C’est pour ces raisons que l’avenir de la franchise se joue sur un pile ou face des plus simples. Pile, les Sixers s’écroulent comme attendu dans quelques jours et enchainent les défaites, pour chuter dans le classement et obtenir leur prochaine victoire en Octobre 2014. Un côté de la pièce qui déplairait certes aux fans de Philly et surtout nous fans de basket, mais arrangerait grandement Hinkie quand on sait le plan qu’il doit tenir. Face, Brett Brown continue son acte de magie et maintient son équipe dans le Top 8 à l’Est aux alentours de Noël. Ce qui forcera du coup le GM à réagir, dans l’ignorance de ses fans : réaliser des transferts forcés pour saboter la machine. Aussi diabolique que ça ? Réfléchissons-y un instant. Avec leurs performances récentes, Young, Hawes et Turner ont offert certes de belles victoires à leur équipe, mais surtout un énorme boost en terme de valeur marchande pour Hinkie qui se frotte les mains : nombreuses seraient les franchises capables de lâcher de bons éléments ou des tours de Draft contre ces jeunes au bon potentiel, alors pourquoi ne les transfèrerait-il pas ? En fin de contrat, Hawes est libre de partir et Turner ne semble pas vraiment s’entendre avec son GM : pourquoi ne pas s’en séparer ? Thaddeus Young, qui montre enfin son leadership et sa polyvalence, fait saliver de nombreux squads en quête d’ailier longiligne capable de se débrouiller comme un grand : que récupérer en retour ? En agissant ainsi, la machine serait déréglée, les Sixers seraient sûrs de retourner dans les tréfonds du classement, et la première place de la Draft leur tendrait grandement les bras.

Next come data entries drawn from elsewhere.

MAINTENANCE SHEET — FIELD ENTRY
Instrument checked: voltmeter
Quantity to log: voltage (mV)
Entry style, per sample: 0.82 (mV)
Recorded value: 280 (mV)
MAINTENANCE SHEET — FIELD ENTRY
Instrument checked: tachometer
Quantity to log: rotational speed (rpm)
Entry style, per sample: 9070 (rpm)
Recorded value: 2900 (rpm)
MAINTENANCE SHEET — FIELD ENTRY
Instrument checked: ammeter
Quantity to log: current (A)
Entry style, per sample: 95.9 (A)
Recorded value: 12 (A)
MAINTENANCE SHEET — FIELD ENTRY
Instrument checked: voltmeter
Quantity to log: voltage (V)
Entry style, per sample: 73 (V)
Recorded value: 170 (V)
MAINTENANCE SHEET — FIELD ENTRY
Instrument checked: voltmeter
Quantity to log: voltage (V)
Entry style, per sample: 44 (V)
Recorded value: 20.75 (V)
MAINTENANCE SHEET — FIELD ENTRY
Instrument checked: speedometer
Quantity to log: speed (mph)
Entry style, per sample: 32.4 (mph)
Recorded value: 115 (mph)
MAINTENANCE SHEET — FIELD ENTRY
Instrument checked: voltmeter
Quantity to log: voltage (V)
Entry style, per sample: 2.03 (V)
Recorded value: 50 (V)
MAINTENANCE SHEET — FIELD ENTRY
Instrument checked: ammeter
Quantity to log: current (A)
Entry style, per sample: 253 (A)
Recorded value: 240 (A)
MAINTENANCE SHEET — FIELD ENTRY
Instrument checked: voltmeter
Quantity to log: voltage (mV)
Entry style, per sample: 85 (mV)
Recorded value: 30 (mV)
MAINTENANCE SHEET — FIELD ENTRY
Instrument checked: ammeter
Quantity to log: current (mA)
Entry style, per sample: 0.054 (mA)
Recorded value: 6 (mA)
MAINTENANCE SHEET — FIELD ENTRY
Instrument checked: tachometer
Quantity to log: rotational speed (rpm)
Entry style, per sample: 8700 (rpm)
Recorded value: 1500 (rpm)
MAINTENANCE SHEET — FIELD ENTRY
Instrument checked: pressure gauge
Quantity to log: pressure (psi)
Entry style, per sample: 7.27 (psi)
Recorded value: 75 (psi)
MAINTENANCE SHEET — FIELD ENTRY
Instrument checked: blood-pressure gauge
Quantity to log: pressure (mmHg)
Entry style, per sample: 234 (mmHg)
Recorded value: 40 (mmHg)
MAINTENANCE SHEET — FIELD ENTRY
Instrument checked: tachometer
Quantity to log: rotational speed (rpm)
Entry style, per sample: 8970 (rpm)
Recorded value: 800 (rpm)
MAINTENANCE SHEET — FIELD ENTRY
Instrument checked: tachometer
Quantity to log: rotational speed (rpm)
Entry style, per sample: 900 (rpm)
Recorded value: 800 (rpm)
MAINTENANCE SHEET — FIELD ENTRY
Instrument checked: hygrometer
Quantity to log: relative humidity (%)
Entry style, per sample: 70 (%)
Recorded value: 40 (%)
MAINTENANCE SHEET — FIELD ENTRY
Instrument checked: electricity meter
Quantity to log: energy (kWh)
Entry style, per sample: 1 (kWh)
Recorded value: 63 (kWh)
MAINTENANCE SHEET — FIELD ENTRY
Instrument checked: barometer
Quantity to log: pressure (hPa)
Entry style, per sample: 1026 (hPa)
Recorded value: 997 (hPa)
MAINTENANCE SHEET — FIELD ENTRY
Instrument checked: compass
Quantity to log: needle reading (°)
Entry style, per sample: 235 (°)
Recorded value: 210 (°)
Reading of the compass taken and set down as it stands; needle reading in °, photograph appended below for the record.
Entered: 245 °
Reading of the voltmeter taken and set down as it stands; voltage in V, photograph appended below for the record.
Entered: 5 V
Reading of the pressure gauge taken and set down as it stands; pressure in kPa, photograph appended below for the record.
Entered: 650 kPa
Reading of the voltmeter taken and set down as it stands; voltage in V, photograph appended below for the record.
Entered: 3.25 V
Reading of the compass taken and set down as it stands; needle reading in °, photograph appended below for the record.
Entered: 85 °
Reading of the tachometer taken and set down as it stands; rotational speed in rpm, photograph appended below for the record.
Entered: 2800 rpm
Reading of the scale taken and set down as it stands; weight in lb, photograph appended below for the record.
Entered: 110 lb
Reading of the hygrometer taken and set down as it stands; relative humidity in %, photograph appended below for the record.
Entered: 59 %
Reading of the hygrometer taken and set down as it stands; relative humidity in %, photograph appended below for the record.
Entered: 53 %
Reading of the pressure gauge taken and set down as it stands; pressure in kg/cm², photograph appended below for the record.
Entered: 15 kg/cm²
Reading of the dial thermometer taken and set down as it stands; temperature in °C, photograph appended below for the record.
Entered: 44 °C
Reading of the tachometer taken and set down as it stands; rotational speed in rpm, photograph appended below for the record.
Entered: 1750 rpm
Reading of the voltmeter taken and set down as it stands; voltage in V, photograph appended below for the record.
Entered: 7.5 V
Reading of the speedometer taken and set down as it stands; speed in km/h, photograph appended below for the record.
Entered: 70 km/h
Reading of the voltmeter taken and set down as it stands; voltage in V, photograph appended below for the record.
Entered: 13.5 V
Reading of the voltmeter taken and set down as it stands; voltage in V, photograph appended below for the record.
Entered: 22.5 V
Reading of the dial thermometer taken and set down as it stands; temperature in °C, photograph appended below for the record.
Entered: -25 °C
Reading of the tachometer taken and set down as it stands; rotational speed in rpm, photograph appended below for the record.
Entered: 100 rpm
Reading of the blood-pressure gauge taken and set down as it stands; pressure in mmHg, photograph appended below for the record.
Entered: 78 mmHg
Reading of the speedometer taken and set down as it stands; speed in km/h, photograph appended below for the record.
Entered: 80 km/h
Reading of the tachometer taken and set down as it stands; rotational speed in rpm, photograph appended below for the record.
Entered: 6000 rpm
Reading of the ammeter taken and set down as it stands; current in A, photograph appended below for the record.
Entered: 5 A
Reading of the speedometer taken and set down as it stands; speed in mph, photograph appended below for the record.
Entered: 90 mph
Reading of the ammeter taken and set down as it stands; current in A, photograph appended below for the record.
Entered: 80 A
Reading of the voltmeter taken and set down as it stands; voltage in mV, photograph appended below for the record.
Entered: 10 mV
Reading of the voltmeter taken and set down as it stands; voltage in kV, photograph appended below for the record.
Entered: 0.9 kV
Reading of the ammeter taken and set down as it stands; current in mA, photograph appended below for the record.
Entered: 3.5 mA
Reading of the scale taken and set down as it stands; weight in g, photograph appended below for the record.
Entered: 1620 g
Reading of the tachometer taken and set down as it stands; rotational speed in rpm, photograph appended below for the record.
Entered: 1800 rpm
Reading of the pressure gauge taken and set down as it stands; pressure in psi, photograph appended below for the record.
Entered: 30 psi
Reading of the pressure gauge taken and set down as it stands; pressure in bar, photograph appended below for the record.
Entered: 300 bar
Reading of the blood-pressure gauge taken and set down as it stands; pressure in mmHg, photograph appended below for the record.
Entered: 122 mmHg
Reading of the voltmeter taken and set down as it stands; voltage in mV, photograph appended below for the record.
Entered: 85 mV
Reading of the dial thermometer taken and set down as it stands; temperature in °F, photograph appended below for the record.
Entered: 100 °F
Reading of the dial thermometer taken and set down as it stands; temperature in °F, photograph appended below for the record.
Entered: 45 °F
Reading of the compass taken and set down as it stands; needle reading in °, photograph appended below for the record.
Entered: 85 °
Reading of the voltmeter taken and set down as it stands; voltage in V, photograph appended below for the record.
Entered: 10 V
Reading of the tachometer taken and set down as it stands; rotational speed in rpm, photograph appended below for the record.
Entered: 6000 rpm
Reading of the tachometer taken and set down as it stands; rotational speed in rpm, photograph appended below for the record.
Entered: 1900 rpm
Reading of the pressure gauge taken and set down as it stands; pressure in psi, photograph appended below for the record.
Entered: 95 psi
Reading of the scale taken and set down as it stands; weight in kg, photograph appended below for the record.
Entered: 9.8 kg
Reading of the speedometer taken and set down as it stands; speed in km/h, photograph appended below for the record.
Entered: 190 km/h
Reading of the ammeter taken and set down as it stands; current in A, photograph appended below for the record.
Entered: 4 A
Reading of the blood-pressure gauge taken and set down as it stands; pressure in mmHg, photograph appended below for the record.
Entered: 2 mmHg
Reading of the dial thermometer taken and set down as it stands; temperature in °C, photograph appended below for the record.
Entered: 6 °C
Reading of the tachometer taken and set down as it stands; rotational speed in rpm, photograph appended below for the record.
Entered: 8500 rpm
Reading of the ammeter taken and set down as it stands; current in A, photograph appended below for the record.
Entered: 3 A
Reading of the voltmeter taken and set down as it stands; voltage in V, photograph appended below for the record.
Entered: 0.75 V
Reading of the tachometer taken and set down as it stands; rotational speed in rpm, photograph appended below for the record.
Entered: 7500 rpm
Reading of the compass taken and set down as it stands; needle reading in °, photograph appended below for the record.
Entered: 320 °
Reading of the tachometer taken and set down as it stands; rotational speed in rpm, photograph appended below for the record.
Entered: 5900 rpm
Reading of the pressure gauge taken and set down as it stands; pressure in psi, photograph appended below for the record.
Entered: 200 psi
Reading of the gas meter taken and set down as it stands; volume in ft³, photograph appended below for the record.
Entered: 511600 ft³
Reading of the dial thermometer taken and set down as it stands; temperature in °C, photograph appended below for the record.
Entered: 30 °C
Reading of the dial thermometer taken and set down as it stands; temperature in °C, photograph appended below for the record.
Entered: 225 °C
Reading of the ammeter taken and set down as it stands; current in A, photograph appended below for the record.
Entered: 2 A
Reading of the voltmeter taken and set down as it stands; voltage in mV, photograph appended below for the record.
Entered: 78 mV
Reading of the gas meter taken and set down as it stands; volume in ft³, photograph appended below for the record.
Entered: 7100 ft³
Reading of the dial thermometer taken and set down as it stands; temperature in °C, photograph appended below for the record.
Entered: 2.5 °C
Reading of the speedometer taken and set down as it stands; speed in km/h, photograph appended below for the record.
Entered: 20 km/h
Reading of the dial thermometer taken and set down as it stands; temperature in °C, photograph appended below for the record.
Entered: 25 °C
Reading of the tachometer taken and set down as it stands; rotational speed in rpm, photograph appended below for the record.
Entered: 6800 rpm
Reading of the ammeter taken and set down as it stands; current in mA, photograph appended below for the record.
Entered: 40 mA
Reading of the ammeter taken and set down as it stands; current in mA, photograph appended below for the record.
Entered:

Une façon de pensée malsaine, contre laquelle la NBA devrait se battre, mais qui représente pourtant tellement de General Managers dans la Grande Ligue.
Quel spectacle nous offriront ces Sixers dans les prochains jours ? Quelle place occuperont-ils dans un mois ? Si ces questions en surface peuvent être répondues par beaucoup de monde, les résultats créeront quant à eux un possible chambardement dans le roster de Philadelphie, que Brett Brown l’apprécie ou non. Un iceberg qui ne montre donc que sa partie au soleil, quand on sait que sous l’eau se trouve un énorme bordel à régler et géré par Sam Hinkie… Rendez-vous donc dans quelques semaines, pour voir si cette équipe tiendra bien ses deux registres, ceux des résultats et de son effectif.